*Problem description*: Everything in the records below should be printed exactly, except the pictures.

=== Records for this exercise ===

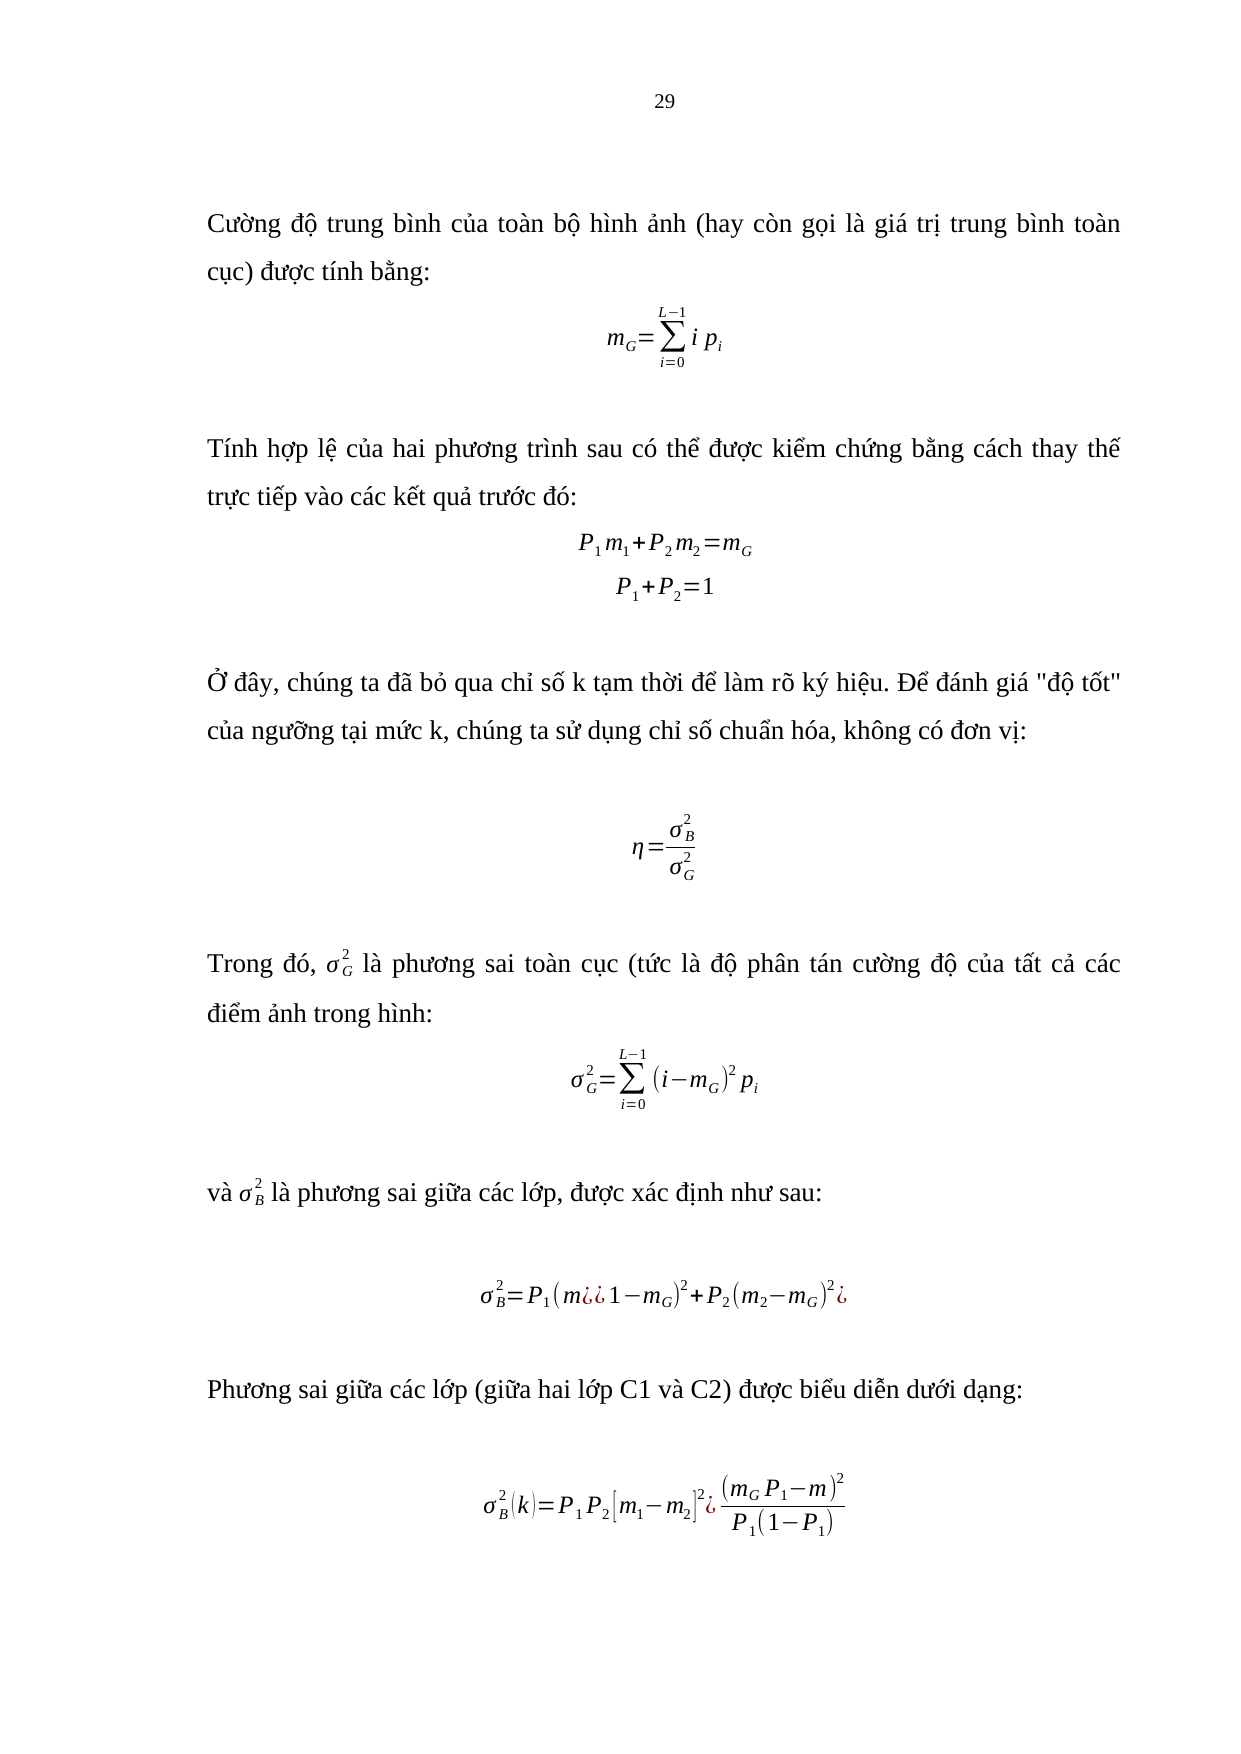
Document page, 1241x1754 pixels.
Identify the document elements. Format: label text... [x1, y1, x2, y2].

text Ở đây, chúng ta đã bỏ qua chỉ số k tạm thời để làm rõ ký hiệu. Để đánh giá "độ tốt" của ngưỡng tại mức k, chúng ta sử dụng chỉ số chuẩn hóa, không có đơn vị: [207, 666, 1122, 745]
text và ​ là phương sai giữa các lớp, được xác định như sau: [207, 1174, 1122, 1209]
text Tính hợp lệ của hai phương trình sau có thể được kiểm chứng bằng cách thay thế trực tiếp vào các kết quả trước đó: [207, 432, 1122, 511]
text Trong đó, là phương sai toàn cục (tức là độ phân tán cường độ của tất cả các điểm ảnh trong hình: [207, 945, 1122, 1028]
text Phương sai giữa các lớp (giữa hai lớp C1 và C2​) được biểu diễn dưới dạng: [207, 1373, 1122, 1404]
text Cường độ trung bình của toàn bộ hình ảnh (hay còn gọi là giá trị trung bình toàn cục) được tính bằng: [207, 207, 1122, 286]
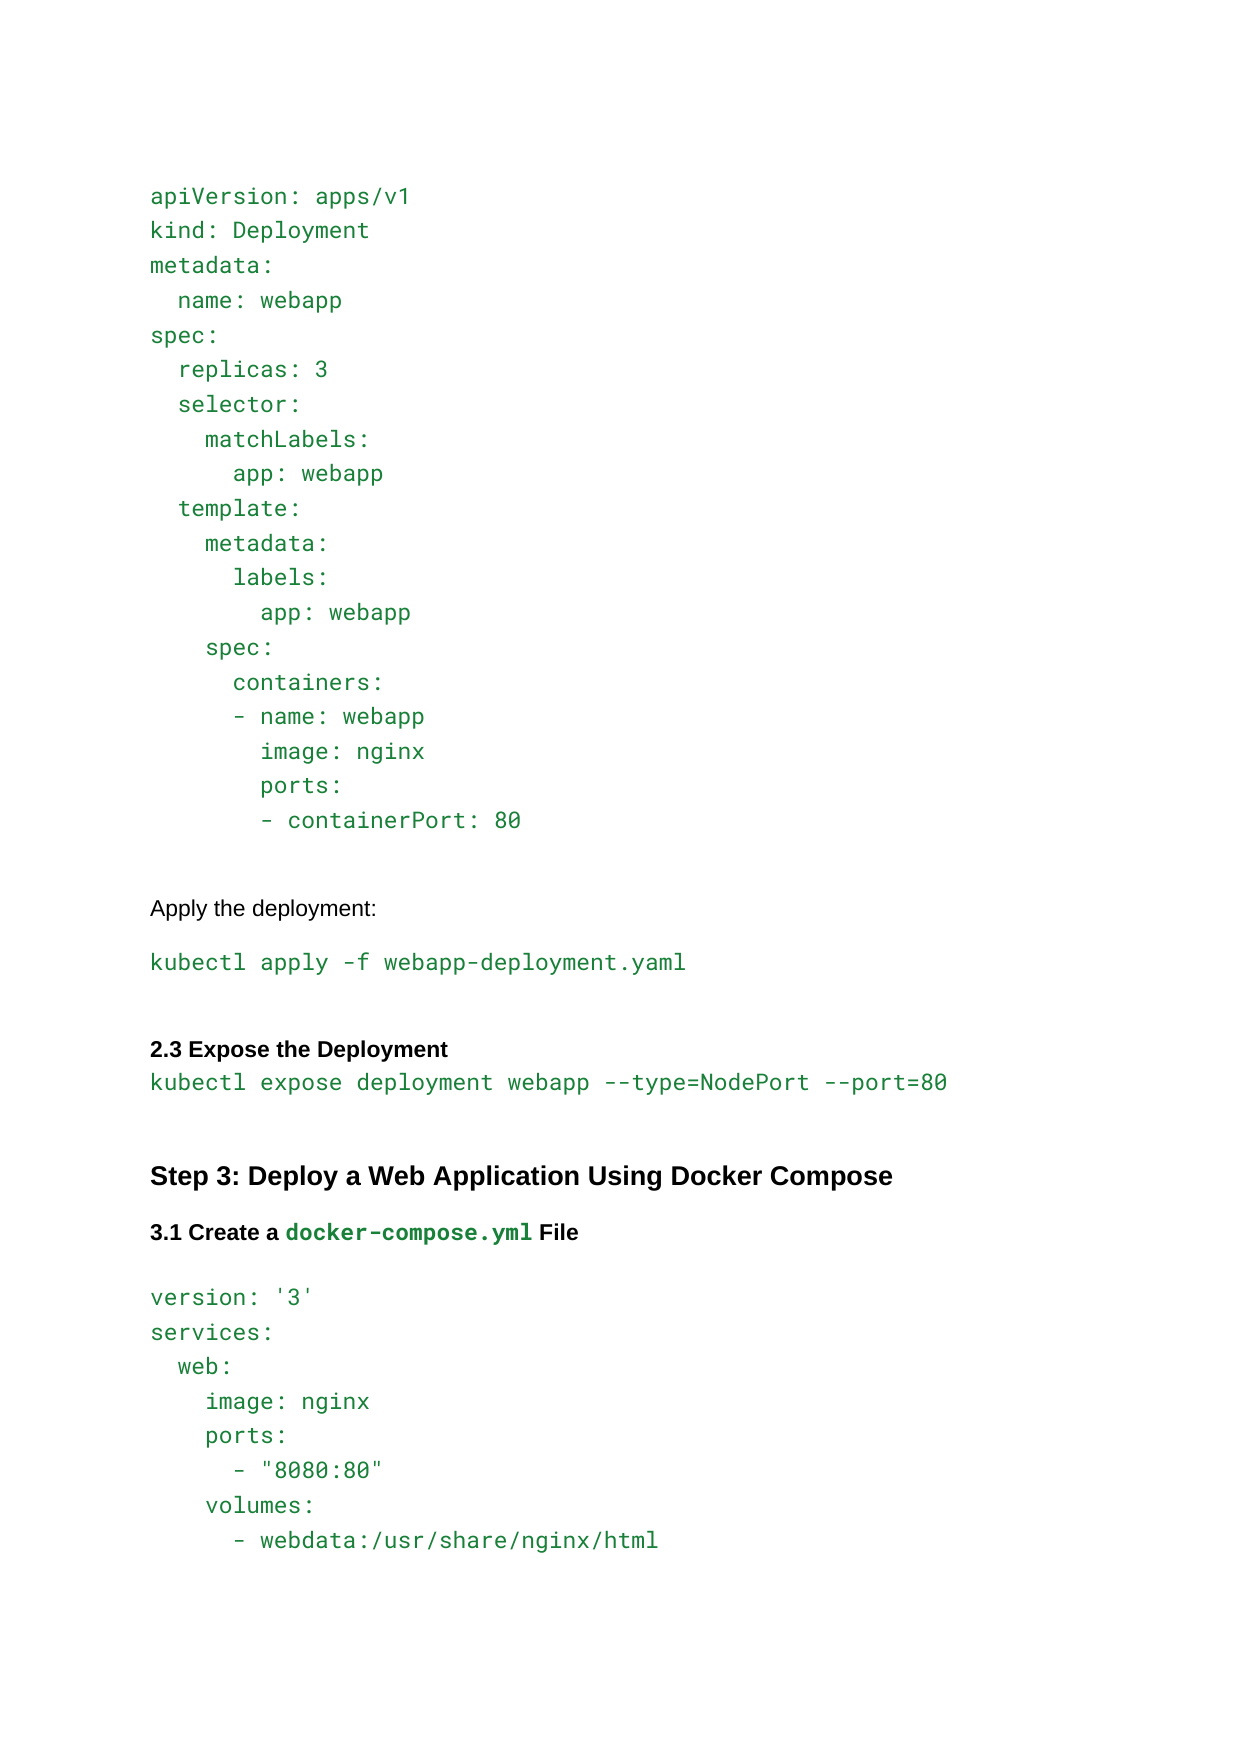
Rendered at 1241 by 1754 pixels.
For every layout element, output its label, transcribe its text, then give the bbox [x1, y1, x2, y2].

text ports: [150, 1420, 1090, 1450]
text Apply the deployment: [150, 894, 1090, 921]
text image: nginx [150, 1385, 1090, 1415]
text apiVersion: apps/v1 [150, 180, 1090, 210]
text name: webapp [150, 284, 1090, 314]
text replicas: 3 [150, 354, 1090, 384]
text metadata: [150, 249, 1090, 280]
text image: nginx [150, 735, 1090, 765]
text - webdata:/usr/share/nginx/html [150, 1524, 1090, 1554]
text matchLabels: [150, 423, 1090, 453]
text services: [150, 1316, 1090, 1346]
text kind: Deployment [150, 215, 1090, 245]
text - containerPort: 80 [150, 804, 1090, 835]
text volumes: [150, 1489, 1090, 1519]
text labels: [150, 562, 1090, 592]
text containers: [150, 666, 1090, 696]
subtitle 2.3 Expose the Deployment [150, 1036, 1090, 1062]
text web: [150, 1351, 1090, 1381]
subtitle Step 3: Deploy a Web Application Using Docker Compose [150, 1160, 1090, 1192]
text app: webapp [150, 458, 1090, 488]
text app: webapp [150, 596, 1090, 627]
text spec: [150, 319, 1090, 349]
text template: [150, 492, 1090, 523]
text ports: [150, 770, 1090, 800]
text kubectl expose deployment webapp --type=NodePort --port=80 [150, 1066, 1090, 1096]
text spec: [150, 631, 1090, 661]
subtitle 3.1 Create a docker-compose.yml File [150, 1217, 1090, 1247]
text selector: [150, 388, 1090, 418]
text - name: webapp [150, 701, 1090, 731]
text - "8080:80" [150, 1454, 1090, 1485]
text metadata: [150, 527, 1090, 557]
text kubectl apply -f webapp-deployment.yaml [150, 946, 1090, 976]
text version: '3' [150, 1281, 1090, 1311]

===

*Reply*:
Document page, 1241x1754 pixels.
Identify the document elements. Format: label text... [x1, y1, x2, y2].

text Ở đây, chúng ta đã bỏ qua chỉ số k tạm thời để làm rõ ký hiệu. Để đánh giá "độ tốt" của ngưỡng tại mức k, chúng ta sử dụng chỉ số chuẩn hóa, không có đơn vị: [207, 666, 1122, 745]
text và ​ là phương sai giữa các lớp, được xác định như sau: [207, 1174, 1122, 1209]
text Tính hợp lệ của hai phương trình sau có thể được kiểm chứng bằng cách thay thế trực tiếp vào các kết quả trước đó: [207, 432, 1122, 511]
text Trong đó, là phương sai toàn cục (tức là độ phân tán cường độ của tất cả các điểm ảnh trong hình: [207, 945, 1122, 1028]
text Phương sai giữa các lớp (giữa hai lớp C1 và C2​) được biểu diễn dưới dạng: [207, 1373, 1122, 1404]
text Cường độ trung bình của toàn bộ hình ảnh (hay còn gọi là giá trị trung bình toàn cục) được tính bằng: [207, 207, 1122, 286]
Rendered at 1241 by 1754 pixels.
For every layout element, output its label, transcribe its text, then give the bbox [x1, y1, x2, y2].

text ports: [150, 1420, 1090, 1450]
text Apply the deployment: [150, 894, 1090, 921]
text image: nginx [150, 1385, 1090, 1415]
text apiVersion: apps/v1 [150, 180, 1090, 210]
text name: webapp [150, 284, 1090, 314]
text replicas: 3 [150, 354, 1090, 384]
text metadata: [150, 249, 1090, 280]
text image: nginx [150, 735, 1090, 765]
text - webdata:/usr/share/nginx/html [150, 1524, 1090, 1554]
text matchLabels: [150, 423, 1090, 453]
text services: [150, 1316, 1090, 1346]
text kind: Deployment [150, 215, 1090, 245]
text - containerPort: 80 [150, 804, 1090, 835]
text volumes: [150, 1489, 1090, 1519]
text labels: [150, 562, 1090, 592]
text containers: [150, 666, 1090, 696]
subtitle 2.3 Expose the Deployment [150, 1036, 1090, 1062]
text web: [150, 1351, 1090, 1381]
subtitle Step 3: Deploy a Web Application Using Docker Compose [150, 1160, 1090, 1192]
text app: webapp [150, 458, 1090, 488]
text app: webapp [150, 596, 1090, 627]
text spec: [150, 319, 1090, 349]
text template: [150, 492, 1090, 523]
text ports: [150, 770, 1090, 800]
text kubectl expose deployment webapp --type=NodePort --port=80 [150, 1066, 1090, 1096]
text spec: [150, 631, 1090, 661]
subtitle 3.1 Create a docker-compose.yml File [150, 1217, 1090, 1247]
text selector: [150, 388, 1090, 418]
text - name: webapp [150, 701, 1090, 731]
text - "8080:80" [150, 1454, 1090, 1485]
text metadata: [150, 527, 1090, 557]
text kubectl apply -f webapp-deployment.yaml [150, 946, 1090, 976]
text version: '3' [150, 1281, 1090, 1311]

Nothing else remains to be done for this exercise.